# I am back!



## Elphaba (Jan 24, 2008)

Hi folks

Did you miss me? 

Apologies, but I have been working in London all week and had no time to even pop in. I fly back to Dubai tomorrow so normal service resumes shortly.

What's news? Have I missed anything interesting? 

-


----------



## Ogri750 (Feb 14, 2008)

erm sorry, but who are you ?


----------



## dizzyizzy (Mar 30, 2008)

Hi Elphaba,

Nice to hear from you, thought you had forgot about us.

Since you left us we've been getting drunk with Pukka Pukkas. 
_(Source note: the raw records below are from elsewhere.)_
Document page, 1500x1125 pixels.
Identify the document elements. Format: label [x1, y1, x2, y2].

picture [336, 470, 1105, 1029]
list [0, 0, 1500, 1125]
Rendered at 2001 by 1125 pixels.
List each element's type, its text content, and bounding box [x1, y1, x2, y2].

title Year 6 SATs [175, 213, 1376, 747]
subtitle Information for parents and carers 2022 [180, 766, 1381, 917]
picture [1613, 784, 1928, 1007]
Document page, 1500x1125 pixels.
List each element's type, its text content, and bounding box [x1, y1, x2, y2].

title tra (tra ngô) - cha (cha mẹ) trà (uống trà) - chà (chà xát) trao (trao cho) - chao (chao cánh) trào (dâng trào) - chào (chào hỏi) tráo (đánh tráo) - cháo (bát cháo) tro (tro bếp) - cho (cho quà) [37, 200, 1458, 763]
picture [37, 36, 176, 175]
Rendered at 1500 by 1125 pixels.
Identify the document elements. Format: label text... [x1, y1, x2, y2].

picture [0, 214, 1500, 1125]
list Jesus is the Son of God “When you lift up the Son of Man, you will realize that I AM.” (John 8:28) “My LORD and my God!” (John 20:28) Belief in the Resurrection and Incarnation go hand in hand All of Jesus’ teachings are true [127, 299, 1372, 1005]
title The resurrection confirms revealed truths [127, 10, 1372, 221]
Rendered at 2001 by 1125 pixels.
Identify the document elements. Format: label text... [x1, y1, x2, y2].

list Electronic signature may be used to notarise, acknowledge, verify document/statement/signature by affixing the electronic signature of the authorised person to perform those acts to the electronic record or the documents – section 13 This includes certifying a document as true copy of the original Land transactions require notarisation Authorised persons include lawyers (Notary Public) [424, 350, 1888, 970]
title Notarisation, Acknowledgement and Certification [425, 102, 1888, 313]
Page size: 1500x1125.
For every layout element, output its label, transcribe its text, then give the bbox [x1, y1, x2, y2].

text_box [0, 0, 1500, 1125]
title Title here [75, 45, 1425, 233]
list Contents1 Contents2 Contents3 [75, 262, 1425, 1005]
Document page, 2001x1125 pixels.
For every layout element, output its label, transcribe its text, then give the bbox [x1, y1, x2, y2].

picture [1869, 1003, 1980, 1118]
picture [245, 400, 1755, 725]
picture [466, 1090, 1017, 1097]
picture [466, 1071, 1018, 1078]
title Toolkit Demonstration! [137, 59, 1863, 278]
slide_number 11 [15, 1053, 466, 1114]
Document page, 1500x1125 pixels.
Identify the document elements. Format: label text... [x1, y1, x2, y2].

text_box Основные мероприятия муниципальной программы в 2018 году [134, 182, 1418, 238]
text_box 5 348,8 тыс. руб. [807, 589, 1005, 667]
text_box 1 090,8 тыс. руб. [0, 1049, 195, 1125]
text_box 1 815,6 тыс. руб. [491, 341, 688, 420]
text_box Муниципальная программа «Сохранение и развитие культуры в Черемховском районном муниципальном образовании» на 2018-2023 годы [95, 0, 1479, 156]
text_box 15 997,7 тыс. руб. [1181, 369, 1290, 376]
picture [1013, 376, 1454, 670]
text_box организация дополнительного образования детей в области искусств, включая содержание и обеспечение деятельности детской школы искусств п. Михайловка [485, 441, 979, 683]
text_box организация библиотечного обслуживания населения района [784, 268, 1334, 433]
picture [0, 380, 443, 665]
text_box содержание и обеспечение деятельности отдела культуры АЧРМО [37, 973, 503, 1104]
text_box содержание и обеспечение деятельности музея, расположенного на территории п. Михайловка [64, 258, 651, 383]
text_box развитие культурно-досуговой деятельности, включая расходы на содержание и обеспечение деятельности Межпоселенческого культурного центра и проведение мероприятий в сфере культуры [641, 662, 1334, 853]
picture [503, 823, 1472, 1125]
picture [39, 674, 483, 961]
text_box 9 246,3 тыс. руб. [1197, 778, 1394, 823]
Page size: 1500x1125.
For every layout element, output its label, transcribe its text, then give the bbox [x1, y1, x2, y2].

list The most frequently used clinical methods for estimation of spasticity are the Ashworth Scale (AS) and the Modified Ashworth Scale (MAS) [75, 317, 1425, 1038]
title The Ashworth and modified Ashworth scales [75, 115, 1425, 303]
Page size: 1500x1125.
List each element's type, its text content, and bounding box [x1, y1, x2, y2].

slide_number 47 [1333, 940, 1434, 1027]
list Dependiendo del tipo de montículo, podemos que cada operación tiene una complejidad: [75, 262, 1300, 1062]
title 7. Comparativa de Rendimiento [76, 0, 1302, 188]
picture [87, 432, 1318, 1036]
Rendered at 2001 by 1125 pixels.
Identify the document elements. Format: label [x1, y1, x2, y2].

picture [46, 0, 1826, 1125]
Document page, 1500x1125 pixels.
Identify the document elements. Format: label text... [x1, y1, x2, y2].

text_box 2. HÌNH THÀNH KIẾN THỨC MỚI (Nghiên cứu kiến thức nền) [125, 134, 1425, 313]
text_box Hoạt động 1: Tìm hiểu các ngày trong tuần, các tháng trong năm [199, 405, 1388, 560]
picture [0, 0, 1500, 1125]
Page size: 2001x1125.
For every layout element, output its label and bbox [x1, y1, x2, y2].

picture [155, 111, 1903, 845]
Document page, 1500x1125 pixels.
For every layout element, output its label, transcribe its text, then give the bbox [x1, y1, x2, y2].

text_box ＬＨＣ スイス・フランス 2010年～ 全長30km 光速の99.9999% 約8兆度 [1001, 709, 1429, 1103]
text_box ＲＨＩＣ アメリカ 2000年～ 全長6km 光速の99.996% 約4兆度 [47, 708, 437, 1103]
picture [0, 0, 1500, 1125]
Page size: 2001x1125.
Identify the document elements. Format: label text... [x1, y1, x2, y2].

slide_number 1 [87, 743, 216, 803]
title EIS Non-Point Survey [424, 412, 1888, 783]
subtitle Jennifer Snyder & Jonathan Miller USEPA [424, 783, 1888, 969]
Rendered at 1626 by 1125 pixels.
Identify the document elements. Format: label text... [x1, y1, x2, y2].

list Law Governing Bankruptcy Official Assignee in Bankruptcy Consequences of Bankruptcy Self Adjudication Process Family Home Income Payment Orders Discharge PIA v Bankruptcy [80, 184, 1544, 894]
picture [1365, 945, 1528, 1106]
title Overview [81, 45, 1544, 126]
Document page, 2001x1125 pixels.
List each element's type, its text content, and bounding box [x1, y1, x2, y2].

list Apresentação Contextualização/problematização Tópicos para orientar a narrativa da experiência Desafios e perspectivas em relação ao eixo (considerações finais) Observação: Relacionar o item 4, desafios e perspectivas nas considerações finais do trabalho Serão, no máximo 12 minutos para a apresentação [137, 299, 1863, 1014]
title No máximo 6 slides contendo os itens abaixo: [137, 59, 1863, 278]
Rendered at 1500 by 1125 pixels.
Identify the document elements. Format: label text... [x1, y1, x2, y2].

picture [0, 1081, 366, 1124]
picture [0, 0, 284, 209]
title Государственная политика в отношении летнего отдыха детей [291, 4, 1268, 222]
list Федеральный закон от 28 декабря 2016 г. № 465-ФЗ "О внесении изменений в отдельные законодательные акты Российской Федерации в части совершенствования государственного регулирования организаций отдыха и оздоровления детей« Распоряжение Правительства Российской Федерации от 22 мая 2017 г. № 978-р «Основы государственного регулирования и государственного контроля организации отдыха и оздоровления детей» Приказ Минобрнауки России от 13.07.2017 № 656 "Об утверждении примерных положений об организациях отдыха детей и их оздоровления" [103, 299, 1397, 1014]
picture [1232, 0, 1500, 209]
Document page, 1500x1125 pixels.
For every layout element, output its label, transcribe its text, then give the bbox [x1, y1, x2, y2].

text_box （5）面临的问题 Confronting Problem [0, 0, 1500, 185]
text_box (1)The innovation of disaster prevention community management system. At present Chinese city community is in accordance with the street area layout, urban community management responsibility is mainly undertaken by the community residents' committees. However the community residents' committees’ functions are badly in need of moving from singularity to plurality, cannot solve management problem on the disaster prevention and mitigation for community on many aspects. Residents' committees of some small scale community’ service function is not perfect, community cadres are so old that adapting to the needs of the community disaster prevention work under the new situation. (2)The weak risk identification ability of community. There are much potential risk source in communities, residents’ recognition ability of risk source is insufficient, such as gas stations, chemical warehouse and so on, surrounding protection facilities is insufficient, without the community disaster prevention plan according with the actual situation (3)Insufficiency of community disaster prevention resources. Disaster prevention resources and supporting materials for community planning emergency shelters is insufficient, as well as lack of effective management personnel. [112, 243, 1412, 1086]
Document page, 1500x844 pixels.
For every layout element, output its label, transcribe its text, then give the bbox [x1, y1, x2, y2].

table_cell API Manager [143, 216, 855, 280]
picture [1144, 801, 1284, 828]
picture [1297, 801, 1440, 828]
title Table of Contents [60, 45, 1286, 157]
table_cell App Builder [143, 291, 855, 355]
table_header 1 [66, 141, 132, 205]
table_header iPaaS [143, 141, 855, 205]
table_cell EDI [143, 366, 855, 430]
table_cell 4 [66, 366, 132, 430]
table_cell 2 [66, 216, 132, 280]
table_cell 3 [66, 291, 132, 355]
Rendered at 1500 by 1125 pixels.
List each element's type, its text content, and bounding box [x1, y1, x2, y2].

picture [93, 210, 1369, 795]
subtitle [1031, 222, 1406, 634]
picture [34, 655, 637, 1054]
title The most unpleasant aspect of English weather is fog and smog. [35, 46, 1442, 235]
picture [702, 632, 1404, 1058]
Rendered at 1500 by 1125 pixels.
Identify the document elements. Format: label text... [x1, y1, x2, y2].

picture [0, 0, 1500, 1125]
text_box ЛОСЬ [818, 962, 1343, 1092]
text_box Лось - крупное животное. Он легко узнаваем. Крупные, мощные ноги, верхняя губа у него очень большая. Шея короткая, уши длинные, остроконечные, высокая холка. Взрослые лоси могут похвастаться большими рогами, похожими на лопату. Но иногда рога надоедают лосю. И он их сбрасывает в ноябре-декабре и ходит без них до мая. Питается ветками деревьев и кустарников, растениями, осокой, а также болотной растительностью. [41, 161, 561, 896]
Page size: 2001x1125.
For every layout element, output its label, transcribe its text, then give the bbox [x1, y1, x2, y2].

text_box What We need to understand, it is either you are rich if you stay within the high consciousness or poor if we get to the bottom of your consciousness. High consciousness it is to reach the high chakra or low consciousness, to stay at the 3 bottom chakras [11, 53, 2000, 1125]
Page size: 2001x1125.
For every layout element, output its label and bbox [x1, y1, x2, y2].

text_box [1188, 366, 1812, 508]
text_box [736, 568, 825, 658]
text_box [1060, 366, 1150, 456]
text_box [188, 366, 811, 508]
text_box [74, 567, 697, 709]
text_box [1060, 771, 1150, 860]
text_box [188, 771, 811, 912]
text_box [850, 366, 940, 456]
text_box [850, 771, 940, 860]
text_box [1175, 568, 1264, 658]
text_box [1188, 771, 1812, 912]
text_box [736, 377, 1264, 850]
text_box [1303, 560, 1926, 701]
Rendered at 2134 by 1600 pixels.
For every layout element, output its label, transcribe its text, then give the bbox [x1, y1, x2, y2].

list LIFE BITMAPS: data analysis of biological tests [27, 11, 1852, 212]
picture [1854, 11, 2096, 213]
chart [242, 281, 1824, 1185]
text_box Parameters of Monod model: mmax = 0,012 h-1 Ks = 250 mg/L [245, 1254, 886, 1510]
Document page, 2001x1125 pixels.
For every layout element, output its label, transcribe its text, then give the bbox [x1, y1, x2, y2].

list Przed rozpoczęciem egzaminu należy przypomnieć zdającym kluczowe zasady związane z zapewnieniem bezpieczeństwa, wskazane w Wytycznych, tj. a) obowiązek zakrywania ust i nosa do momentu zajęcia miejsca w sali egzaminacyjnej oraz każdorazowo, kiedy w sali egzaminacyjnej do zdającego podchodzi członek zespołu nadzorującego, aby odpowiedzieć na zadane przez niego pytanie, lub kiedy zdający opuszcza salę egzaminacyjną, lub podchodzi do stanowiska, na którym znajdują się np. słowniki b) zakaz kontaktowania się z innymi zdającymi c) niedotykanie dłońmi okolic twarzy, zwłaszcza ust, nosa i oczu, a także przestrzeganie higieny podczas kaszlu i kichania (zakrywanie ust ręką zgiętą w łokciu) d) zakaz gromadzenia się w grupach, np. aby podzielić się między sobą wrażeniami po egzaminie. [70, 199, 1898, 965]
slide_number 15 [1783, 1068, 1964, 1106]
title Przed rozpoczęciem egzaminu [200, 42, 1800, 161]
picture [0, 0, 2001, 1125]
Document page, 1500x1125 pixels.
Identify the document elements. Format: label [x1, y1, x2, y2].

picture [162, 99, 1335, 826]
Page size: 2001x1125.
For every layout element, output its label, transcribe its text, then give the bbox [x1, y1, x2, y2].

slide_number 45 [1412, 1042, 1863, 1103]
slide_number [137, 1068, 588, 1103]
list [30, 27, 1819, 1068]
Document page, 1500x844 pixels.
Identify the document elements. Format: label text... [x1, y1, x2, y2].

Have a safe trip back to Dubai!

Izzy


----------



## Andy Capp (Oct 5, 2008)

Elphaba said:


> Hi folks
> 
> Did you miss me?
> 
> ...



Sorry, do we know you? 
​


----------



## bubble_boy (May 28, 2008)

I think the Pukka Pukkas is the only real news.


----------



## SimonZ (Nov 12, 2008)

Wellcome back!


----------



## Elphaba (Jan 24, 2008)

Some of you are cheeky gits! 

I can't wait to get home. It is far too cold in the UK.

-


----------



## crazymazy1980 (Aug 2, 2008)

Elphaba said:


> Some of you are cheeky gits!
> 
> I can't wait to get home. It is far too cold in the UK.
> 
> -


I miss the cold, can't wait to get back in December - hope it's snowing!!!


----------



## FlyingDodo (Aug 26, 2008)

crazymazy1980 said:


> I miss the cold, can't wait to get back in December - hope it's snowing!!!


It is cold..... and wet


----------



## dzdoc (Oct 26, 2008)

*Rain*

Is it not rainy in London? How did you keep from being burned? Did you wear that long coat thingy with the deep hood? I am sure Dubai is much better on your skin.


----------